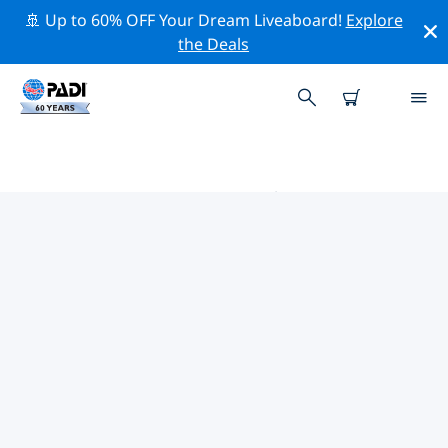
🚢 Up to 60% OFF Your Dream Liveaboard!
Explore
the Deals
基爾基的PADI 潛水中心
在基爾基似乎沒有任何 PADI 潛店。請縮小地圖以找到最近
的潛店。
================================
* WHAT THE EXERCISE ASKS *
Pictures aside, restate the entries word for word.

* WRITTEN ANSWER *
🚢 Up to 60% OFF Your Dream Liveaboard!
Explore
the Deals
基爾基的PADI 潛水中心
在基爾基似乎沒有任何 PADI 潛店。請縮小地圖以找到最近
的潛店。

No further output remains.